## DOCUMENT SECTION:
If you can't bring yourself to say "abusive" then try saying you've just gotten out of a "bad" relationship and then explain just as you have explained here. I imagine they will refer you to counselling and probably give you information about Women's Aid and any local domestic abuse organizations. I've booked an appointment with a female doctor as I just couldn't stand the thought of explaining this to a man. Please do the same if it makes you more comfortable! Many women ask for female doctors for various reasons (not saying male doctors wouldn't be supportive but it can have a psychological affect on the patient and make you less likely to open up about everything)

But yes, doctors are there for mental health as well as physical!

GreenRut · 01/10/2016 10:55

user just to reiterate pps points, you're GP is there for mental health as well as physical. My experience of approaching a gp with issues like this has been mixed, but where it was negative I made an appointment with the receptionist just making it clear I did not wish to see x gp again.

user1474193901 · 01/10/2016 12:10

Thank you. I will see if I can make a GP appointment for next week. Wish me luck.

## INSTRUCTIONS TO FOLLOW:
Carry on the forum thread about seeing a GP after leaving a bad relationship, starting right after its last post. The material has nothing to do with the forum thread above.

## DATA EXTRACT:

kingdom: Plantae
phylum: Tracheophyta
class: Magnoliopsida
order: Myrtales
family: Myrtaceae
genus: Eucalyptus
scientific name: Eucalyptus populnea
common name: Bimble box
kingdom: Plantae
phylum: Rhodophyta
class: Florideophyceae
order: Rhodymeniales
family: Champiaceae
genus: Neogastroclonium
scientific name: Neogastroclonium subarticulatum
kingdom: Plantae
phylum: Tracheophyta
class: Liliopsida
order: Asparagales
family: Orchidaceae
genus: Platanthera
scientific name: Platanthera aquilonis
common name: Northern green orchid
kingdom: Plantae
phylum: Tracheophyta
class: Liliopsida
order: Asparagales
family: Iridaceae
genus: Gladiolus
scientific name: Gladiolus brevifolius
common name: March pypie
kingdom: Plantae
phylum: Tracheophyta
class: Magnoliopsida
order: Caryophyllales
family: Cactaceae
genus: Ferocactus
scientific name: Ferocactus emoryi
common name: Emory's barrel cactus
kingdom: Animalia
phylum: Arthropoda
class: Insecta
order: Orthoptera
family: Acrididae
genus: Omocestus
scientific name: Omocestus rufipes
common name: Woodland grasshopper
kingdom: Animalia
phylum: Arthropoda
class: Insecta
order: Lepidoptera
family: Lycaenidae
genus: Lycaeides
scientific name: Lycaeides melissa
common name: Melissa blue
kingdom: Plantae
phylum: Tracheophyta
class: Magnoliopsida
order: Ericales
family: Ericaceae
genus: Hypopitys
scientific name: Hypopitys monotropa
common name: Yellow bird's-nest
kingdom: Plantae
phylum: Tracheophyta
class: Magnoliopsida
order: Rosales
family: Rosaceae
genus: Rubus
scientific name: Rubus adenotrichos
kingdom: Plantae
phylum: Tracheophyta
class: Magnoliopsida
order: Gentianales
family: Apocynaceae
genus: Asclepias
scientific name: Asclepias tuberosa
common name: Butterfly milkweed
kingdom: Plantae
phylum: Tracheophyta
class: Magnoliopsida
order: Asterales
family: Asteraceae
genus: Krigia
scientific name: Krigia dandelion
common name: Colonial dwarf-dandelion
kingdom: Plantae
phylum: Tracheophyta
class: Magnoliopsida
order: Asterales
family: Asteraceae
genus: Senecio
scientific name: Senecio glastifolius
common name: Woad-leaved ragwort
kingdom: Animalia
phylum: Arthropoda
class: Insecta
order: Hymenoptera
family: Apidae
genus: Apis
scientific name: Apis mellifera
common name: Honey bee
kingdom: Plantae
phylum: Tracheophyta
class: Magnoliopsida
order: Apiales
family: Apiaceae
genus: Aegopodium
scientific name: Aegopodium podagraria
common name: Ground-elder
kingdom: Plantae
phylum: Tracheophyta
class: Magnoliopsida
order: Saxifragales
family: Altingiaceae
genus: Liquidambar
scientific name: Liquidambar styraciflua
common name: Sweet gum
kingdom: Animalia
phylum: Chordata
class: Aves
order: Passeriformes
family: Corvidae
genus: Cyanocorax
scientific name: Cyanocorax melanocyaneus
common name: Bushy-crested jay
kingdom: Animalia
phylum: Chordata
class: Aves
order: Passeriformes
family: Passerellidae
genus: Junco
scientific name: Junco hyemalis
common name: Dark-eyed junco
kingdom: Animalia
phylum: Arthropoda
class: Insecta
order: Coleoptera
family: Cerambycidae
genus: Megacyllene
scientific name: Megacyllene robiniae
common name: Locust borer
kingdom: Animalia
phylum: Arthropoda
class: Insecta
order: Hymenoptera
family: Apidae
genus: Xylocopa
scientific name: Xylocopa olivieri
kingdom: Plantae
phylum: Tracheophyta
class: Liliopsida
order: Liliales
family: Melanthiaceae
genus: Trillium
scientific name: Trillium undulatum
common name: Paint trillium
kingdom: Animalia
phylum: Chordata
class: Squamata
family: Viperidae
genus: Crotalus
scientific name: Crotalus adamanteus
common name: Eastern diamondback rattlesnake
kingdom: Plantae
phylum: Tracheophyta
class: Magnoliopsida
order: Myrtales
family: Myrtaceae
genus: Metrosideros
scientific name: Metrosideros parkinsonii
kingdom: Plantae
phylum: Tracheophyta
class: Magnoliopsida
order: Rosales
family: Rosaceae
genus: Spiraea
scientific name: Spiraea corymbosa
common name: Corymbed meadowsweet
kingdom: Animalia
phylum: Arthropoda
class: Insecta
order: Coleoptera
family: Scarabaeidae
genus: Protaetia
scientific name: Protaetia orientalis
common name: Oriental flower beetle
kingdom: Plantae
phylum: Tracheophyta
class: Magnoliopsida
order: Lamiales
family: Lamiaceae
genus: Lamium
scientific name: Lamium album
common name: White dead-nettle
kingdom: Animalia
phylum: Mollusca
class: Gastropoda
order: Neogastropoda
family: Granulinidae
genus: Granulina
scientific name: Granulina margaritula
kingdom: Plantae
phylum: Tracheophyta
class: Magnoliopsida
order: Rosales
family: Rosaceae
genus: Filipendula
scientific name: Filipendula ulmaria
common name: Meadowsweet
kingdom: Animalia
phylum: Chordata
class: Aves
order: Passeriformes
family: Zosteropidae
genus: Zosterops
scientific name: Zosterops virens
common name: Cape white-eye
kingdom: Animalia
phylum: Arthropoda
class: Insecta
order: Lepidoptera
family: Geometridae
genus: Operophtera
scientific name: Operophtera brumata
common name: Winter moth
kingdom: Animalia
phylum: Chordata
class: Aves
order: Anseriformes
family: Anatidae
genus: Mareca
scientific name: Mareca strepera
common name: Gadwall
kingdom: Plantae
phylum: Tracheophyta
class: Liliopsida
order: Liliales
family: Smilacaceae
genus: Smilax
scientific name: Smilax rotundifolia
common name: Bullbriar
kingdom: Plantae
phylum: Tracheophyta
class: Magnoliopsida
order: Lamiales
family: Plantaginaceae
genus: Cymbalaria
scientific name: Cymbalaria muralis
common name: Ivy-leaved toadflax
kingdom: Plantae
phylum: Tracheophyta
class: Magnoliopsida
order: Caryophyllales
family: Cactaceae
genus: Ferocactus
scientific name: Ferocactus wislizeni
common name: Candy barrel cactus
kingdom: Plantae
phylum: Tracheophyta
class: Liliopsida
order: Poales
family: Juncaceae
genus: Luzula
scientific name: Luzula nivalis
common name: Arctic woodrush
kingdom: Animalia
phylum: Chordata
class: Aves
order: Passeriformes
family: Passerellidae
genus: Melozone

## RESPONSE TO THIS TASK:
olives106 · 01/10/2016 13:13

Good luck user! It sounds like exactly the step you need to take. Look after yourself

1DAD2KIDS · 01/10/2016 14:11

You love someone, you give then your heart and everything and would die for them. Then they leave you. All the future you had together gone. Then the scary thing is in the clear of day you start to realise how much they have lied, manipulated and controlled you. To be fair if you are like me there was always a tiny little voice telling you that something is not right. For me its only after she left my close friends and family started to say they were not happy with the way she treated me and thought she was controlling. Now they tell me I think. But they didn't want to interfere and to be fair I would have always backed my ex's side. She played a very clever game of subtlety planting the seeds of mistrust in my head about all my friends and family. Little things like for brother is always your mums favourite. Or she would tell me about how she tried to plan a surprise birthday for me but none of my family was interested in it, another one of her lies.

But it gets betters but takes time. I was so low. Luckily having to raise a 6 month old and 4 year old (at the time) gave me focus and a purpose. What I would say it take it all in bite size chunks. I tried to do it all at once, it don't work. I would say first get every day life functioning. Focus on running the household. Look at the simple things you love do to that bring you some joy and do them. Super important find someone you trust to talk to and don't be afraid to let all those thoughts, emotions and feeling's out regularly. It really helps, A LOT. Eventually try to come to learn to trust your gut instincts. It takes time because you the fall out of your previous relationship makes you doubt your own judgment so much. But you must learn to trust your self again.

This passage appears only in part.